Lorsqu’on referme le livre de Sikelianós, le premier mot qui vient à l’esprit est ferveur, celle dont il fait preuve à mettre en vers son pays comme l’entière Humanité ; un désir de communion qui embrasse aussi bien l’humain que le divin, une célébration à hauteur de ces enjeux : incommensurable. Il ne faut pas s’étonner, dès lors, que les poèmes soient longs, parfois très longs (une trentaine de poèmes seulement sur plus de cent pages pour ce choix qu’a opéré le traducteur Michel Volkovitch). Il n’est pas rare non plus qu’une phrase ait besoin de plus d’une dizaine de vers pour se déployer ; elle est ample comme la mer, habitée comme elle de remous, déferle.

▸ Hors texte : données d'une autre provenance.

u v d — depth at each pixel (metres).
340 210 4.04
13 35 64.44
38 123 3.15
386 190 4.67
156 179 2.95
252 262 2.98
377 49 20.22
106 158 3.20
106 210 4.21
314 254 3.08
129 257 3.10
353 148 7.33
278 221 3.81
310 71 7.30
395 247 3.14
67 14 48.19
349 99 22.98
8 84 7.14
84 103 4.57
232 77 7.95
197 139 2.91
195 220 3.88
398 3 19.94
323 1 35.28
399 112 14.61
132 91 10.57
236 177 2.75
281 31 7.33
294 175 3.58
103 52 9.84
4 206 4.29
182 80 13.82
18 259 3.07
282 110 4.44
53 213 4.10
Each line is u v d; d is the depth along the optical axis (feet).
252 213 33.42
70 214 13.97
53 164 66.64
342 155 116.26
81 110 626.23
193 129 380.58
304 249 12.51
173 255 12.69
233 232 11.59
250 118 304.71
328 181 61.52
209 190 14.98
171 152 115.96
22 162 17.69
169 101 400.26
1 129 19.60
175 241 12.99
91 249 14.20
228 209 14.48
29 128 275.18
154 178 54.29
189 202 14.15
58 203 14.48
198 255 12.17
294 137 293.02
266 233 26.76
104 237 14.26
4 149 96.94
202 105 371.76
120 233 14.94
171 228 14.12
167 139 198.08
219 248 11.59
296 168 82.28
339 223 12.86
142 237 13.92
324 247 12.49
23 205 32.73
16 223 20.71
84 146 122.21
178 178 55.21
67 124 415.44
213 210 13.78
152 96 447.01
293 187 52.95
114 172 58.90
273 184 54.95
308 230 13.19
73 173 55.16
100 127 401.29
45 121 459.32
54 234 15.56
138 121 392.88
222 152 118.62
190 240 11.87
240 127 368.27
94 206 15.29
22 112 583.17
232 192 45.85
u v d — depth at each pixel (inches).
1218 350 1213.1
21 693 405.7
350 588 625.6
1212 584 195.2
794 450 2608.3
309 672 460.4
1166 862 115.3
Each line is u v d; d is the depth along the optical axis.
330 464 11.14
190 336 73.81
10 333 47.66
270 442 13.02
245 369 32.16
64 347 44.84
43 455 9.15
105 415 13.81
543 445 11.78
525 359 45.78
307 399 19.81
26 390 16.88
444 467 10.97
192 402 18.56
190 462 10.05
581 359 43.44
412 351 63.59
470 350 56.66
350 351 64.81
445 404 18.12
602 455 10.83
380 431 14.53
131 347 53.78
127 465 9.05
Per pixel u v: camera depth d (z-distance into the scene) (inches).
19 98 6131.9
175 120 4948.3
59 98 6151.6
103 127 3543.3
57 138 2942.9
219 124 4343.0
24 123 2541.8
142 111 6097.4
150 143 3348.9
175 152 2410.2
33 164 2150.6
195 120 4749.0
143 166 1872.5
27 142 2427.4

Tel un homme laissant l’étreinte de sa femme,
car était juste sa soif de mourir,
car il était un champ dont les épis frémissent
profondément, courbés par la rafale
cette invisible faux qui passe au-dessus d’eux,
un homme désirant le faucheur qui viendrait
couper les épis mûrs et les coquelicots
— il désirait aussi l’étreinte de sa femme,
léger son sang, fraîche sa veine, une torpeur
silencieuse, on eût dit éternelle, l’a pris,
imprégné jusqu’au fond par l’esprit de la terre ;
de la lune la lueur traversait sa paupière
tels des nuages printaniers, et les étoiles
allégeaient son esprit, pareilles à des larmes,
il avait les paisibles monts au loin pour gardes ;
l’esprit de l’homme et son corps se touchaient
il n’avait plus sur lui l’ombre du moissonneur,
étendu sur le dos il ne voyait nul signe,
mais dans un lent coup d’œil, des fonds sans fin ;
et moi aussi, dans ma veille éternelle,
debout, mes yeux ouverts se tournant vers le ciel,
j’éclaire au fond de moi et reflète les monts…
Ángelos Sikelianós, Le visionnaire, éditions Le miel des anges, 2022, 109 pages, 12 €.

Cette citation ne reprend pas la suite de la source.